7. Increased scrutiny by the tax authorities
As a result of the significant reduction in the margin earned by the taxpayer or in extreme cases where the taxpayer might earn losses for a longer period, the tax authorities could tighten the Transfer Pricing scrutiny process and increase the number of cases to be audited. Moreover, they can ask for several key details from the taxpayer which might make the entire audit process more complex and cumbersome.
Possible measures that can be taken by businesses
In order to withstand or be ready to face the above challenges, businesses should adopt a proper Transfer Pricing planning and defense strategy wherein they can consider the following:
- Undertake a diagnostic review of their existing Transfer Pricing policies (both at a Group and Company level) and intercompany agreements and adjust/modify/realign them in the wake of the global economic impact of Covid-19 by inserting relevant clauses and safeguards.
- Prepare realistic and achievable future projections over longer time periods (five to ten years) based on scientific assumptions and allocation keys (if possible).
- Properly document the reason for losses or dip in the mark-up/margin in their Transfer Pricing Documentation, policy documents, audited financial statements, invoices and other relevant documents.
- In cases wherein the entire Group is suffering heavy losses, the limited risk entity might have to adopt a loss-split methodology (similar to a profit-split method), depending upon the functional and risk profile of the entity vis-à-vis its related parties. However, this will primarily be on a case-to-case basis.

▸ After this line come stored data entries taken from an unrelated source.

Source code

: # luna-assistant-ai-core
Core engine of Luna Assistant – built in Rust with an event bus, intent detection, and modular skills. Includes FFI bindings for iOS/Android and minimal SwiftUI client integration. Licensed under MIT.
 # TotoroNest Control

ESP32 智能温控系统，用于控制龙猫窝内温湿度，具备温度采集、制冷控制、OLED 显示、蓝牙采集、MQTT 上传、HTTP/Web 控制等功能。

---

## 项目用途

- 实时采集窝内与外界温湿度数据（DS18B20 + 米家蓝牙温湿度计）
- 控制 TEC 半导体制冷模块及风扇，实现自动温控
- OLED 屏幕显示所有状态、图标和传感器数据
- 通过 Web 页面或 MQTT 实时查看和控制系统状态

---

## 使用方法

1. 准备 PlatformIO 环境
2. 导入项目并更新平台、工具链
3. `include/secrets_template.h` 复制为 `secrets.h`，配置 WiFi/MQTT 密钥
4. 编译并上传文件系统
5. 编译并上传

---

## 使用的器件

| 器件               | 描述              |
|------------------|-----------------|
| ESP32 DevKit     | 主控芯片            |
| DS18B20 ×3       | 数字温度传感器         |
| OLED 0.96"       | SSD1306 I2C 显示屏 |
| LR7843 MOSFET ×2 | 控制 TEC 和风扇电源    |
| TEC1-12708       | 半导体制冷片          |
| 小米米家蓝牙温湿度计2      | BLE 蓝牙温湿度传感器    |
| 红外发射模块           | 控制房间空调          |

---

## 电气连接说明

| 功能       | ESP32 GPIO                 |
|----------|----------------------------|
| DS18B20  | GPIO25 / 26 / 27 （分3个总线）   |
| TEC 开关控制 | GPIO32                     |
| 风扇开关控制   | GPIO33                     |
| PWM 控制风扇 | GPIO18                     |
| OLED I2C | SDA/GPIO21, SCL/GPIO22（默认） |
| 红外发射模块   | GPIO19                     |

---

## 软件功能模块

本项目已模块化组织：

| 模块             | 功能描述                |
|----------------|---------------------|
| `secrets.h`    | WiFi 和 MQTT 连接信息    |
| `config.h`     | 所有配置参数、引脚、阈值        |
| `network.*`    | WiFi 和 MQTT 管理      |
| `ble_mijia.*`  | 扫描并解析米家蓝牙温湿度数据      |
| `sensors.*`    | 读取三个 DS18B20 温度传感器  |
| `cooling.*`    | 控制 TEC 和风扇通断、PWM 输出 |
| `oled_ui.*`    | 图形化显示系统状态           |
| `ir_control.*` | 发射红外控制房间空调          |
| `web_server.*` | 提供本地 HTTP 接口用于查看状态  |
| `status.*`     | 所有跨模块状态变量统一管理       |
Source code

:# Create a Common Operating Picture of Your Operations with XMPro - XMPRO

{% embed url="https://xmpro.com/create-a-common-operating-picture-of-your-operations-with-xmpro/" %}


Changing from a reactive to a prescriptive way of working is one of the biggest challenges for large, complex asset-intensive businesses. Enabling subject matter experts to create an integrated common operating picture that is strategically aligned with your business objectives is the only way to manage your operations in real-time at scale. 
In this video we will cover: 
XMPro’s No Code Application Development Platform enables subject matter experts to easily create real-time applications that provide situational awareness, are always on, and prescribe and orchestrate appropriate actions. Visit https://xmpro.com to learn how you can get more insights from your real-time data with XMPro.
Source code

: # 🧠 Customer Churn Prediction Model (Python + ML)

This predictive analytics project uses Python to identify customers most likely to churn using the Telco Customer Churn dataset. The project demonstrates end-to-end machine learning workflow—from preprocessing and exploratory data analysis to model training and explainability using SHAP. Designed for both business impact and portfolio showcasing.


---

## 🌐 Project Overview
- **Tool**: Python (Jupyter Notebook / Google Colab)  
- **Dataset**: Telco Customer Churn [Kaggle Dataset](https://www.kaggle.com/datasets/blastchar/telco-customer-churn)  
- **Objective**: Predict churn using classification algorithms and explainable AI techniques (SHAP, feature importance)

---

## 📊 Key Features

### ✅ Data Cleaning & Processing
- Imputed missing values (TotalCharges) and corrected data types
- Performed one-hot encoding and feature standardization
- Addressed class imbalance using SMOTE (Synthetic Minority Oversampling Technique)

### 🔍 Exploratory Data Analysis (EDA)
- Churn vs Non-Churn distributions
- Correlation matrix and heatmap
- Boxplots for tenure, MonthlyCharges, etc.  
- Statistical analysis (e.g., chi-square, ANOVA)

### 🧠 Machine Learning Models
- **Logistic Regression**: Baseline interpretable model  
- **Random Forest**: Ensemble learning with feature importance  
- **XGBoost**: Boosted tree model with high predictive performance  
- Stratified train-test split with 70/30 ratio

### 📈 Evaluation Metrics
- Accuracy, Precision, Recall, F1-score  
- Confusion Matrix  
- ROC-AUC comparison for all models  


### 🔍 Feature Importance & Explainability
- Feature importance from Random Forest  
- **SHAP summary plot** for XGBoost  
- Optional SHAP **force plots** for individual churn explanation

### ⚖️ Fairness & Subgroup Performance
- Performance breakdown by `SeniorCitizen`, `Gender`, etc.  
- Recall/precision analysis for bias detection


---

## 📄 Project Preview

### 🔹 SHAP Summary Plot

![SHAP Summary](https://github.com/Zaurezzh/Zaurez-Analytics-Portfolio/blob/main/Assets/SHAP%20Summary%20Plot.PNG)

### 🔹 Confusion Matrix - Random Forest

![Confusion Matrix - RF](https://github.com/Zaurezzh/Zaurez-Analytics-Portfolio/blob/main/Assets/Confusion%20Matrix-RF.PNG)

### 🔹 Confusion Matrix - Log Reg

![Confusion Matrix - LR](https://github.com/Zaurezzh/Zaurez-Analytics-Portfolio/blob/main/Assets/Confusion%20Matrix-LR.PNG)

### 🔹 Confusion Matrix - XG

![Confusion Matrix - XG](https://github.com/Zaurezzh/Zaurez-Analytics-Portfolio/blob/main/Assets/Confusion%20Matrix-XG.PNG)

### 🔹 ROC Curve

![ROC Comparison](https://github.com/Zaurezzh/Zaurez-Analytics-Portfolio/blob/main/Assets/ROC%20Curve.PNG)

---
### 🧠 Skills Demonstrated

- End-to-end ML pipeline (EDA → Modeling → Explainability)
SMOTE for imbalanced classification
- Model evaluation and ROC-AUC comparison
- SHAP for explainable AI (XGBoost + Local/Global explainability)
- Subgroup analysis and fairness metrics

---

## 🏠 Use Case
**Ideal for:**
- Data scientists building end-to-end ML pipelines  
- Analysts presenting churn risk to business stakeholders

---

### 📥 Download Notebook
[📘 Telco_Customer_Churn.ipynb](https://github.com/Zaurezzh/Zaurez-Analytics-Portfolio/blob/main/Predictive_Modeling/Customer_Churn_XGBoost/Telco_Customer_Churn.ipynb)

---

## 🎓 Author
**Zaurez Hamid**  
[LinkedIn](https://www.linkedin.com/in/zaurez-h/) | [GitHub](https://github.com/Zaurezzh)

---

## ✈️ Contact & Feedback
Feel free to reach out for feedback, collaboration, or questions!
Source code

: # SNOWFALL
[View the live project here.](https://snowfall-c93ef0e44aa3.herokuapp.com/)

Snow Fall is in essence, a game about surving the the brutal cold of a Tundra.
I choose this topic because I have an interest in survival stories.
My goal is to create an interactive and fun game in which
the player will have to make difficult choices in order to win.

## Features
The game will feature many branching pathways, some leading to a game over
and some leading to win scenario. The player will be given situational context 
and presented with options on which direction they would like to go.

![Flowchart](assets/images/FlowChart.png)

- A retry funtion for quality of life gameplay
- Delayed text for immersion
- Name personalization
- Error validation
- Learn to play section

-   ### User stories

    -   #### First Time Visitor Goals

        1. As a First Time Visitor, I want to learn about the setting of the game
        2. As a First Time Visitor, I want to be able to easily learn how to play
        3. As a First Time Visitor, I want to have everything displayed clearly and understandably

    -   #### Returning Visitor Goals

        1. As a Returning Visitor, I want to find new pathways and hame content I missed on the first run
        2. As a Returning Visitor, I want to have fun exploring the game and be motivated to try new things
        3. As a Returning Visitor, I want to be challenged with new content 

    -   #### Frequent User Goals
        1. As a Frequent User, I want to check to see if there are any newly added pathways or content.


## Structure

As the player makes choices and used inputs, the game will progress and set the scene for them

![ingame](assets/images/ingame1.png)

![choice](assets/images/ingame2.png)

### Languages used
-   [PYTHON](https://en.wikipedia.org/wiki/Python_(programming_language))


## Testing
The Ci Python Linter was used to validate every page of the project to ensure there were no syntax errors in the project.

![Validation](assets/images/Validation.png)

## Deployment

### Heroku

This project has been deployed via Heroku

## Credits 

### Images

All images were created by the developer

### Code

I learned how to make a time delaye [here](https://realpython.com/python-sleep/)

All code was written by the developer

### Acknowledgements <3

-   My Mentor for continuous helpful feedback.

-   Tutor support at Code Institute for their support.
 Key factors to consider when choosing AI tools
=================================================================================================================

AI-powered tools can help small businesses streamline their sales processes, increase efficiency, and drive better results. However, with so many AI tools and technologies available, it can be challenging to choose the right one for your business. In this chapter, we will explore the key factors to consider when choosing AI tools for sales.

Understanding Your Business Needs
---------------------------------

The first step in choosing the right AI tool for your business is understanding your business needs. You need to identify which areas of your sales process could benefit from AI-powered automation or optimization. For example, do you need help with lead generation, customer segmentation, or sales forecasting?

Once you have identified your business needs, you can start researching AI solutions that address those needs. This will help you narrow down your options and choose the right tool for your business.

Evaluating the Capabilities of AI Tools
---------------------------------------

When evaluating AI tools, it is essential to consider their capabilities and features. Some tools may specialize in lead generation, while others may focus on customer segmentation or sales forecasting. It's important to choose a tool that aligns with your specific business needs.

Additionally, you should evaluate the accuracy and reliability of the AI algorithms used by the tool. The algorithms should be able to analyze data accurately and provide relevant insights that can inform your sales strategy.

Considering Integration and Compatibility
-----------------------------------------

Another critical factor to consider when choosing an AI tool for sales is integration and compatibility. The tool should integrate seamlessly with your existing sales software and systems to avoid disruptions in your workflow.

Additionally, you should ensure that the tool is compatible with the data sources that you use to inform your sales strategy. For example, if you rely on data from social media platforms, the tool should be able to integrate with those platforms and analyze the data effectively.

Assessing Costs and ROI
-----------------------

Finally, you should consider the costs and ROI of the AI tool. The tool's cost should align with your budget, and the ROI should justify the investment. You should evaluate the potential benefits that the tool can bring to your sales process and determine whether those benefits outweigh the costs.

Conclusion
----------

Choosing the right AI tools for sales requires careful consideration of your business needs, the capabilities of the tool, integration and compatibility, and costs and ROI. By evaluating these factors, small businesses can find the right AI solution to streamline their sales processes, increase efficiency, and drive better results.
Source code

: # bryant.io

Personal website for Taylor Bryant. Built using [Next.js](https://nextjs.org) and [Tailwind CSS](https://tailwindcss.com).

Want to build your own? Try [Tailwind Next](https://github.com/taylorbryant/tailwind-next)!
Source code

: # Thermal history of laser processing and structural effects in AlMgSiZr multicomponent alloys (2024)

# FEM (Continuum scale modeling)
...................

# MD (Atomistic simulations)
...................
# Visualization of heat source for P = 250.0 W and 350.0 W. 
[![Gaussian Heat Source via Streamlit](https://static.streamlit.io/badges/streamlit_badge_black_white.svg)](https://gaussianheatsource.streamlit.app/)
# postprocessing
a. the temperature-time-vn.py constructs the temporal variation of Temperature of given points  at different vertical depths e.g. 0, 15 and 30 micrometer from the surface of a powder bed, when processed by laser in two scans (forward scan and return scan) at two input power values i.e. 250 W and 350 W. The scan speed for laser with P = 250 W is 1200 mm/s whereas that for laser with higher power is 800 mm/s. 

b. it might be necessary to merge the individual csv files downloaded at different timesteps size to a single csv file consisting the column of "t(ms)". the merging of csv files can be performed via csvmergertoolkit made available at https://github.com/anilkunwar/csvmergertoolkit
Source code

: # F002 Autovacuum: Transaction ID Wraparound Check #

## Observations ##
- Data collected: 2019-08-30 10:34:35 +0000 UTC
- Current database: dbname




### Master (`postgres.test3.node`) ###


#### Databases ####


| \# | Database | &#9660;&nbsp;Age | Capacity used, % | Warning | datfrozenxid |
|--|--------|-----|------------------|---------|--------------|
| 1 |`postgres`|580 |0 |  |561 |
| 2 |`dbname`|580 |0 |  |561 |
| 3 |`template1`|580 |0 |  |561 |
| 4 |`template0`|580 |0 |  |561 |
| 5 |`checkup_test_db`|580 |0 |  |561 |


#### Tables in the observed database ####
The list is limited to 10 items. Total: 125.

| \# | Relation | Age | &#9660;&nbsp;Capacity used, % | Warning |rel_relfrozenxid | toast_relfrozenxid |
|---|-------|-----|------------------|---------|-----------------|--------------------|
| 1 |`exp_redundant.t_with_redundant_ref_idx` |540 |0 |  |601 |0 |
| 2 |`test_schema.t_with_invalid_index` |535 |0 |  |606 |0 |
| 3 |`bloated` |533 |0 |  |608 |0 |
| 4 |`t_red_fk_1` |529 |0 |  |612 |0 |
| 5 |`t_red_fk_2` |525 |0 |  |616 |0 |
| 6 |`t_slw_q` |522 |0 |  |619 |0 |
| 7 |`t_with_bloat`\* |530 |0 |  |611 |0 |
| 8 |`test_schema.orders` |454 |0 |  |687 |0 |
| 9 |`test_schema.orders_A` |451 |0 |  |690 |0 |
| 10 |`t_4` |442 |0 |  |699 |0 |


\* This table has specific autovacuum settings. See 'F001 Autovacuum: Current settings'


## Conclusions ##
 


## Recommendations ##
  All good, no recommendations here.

- Undertake proper benchmarking processes and steps to find a potentially large comparable set and adopt only the relevant comparability adjustment which is directly related to their business operations.
- Might consider the possibility of using single year benchmarking data instead of multiple-year data for comparability purposes.
- Revisit the existing intra-group credit policy, keeping in mind the cash flow position of both the service providing as well as receiving entity
In the wake of the current situation, companies might need to alter/modify/amend their existing transfer pricing arrangements in order to realign their existing policies and supply chain with the new facts and circumstances. Furthermore, properly documenting and making changes to the Transfer Pricing Documentation in a contemporaneous manner will allow companies to defend the pricing of their intercompany transactions more effectively and with a higher chance of success in case of increased Transfer Pricing security initiated by the tax authorities.
Moreover, one of the most difficult situations that would arise is when the entire Group is suffering heavy losses. In such a case, the limited risk entity might have to adopt a loss-split methodology (similar to a profit-split method), depending upon the functional and risk profile of the entity vis-à-vis its related parties. Also, a change in the benchmarking approach might also have to be adopted wherein single year benchmarking data might have to be given due consideration. However, all these changes will purely depend on the facts and circumstances of each case.